§ **SELECTED PASSAGE**:
=== Section Start ===

States throughout the USA take a variety of approaches to taxation. Some rely heavily on state income tax, others on sales taxes, and many have a strong reliance on property taxes. In California, property taxes primarily go to counties and cities rather than the state (the state gets most of their tax revenue from personal income taxes, sales tax, corporate taxes, etc.) Property tax revenue in California largely goes to the public school system, but also helps fund public safety programs. While there are plenty of complaints about California’s taxes, one issue closely tied to real estate involves property taxes. Specifically, homeowners becoming locked into one home to help preserve their low tax basis. Proposition 19 passed in late 2020 and promises to shake up property taxes as we know them in California. In this article, I will cover the basics of property taxes in California, as well as some of the major features of Proposition 19 (and a couple of the propositions it is replacing). If you are considering selling a home and buying a replacement home in California, you will definitely want to read on to see how Prop 19 might potentially benefit you.

=== Section End ===

§ **DATASET EXCERPTS**:

=== Section Start ===

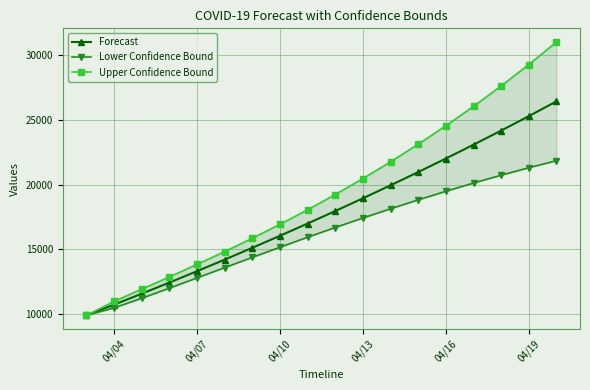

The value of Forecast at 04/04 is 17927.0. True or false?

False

=== Section End ===
=== Section Start ===

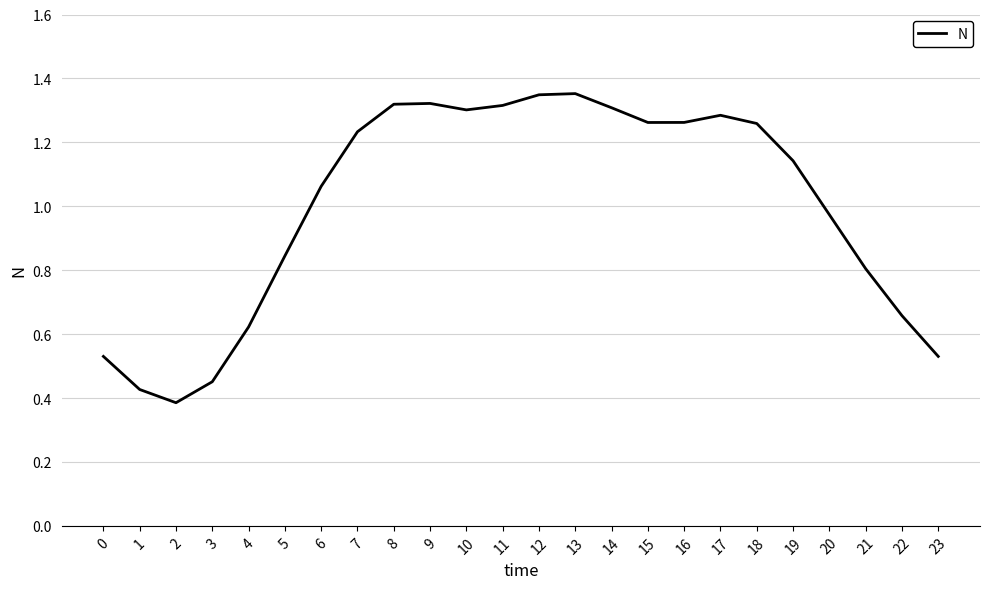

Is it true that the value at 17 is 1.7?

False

=== Section End ===

§ **DIRECTIONS**:
A. According to the passage on California property taxes, why do some homeowners end up locked into one home?
B. Write the next part of the passage on California property taxes, picking up after its final sentence.

§ **YOUR RESPONSES**:
A. They stay in one home to help preserve their low tax basis.

B.
Before we dive into these topics, it is important for me to point out I am real estate agent and NOT an attorney, accountant or tax advisor. None of the following information should be construed as tax or legal advice (I am not qualified nor allowed to provide either). Please consult with a qualified legal or accounting professional before relying on anything you might read here (or elsewhere online for that matter). With all that said, let’s discuss California property taxes and how Proposition 19 might potentially save you thousands of dollars a year in property taxes.
Prop 19 Key Points Summarized
Prop 19 enables homeowners over 55, the severely disabled, and those who have had their homes substantially damaged by wildfire to transfer the taxable value of their primary home to a replacement property anywhere in California. That transfer can be to a property of any value, however, if the replacement property is to a higher value home, then an adjustment is made. The adjustment is not a full reassessment, so there is still a net benefit even when a qualifying homeowner is buying a more expensive home. The timeframe for the Prop 19 benefit is within two years of the prior property’s sale. This benefit can be used up to three times (or more for those who had their homes destroyed by fire).
Prop 19 also affects intergenerational property transfers to children and grandchildren. Although there were formerly broad exemptions for transferring a low taxable value to children and grandchildren, under Prop 19 the exemption is limited to children and grandchildren who will continue to use the home as a primary residence. Even in those cases, if the property value is more than $1M over the original tax basis, upward adjustments to the taxable value are made.
Property Taxes in California
Before we go into further detail on some of the nuances of Prop 19, it is important to understand property taxes in California in general. Much of what Prop 19 attempts to address is part of a multi-decade legacy of property tax propositions of our past, especially prop 13.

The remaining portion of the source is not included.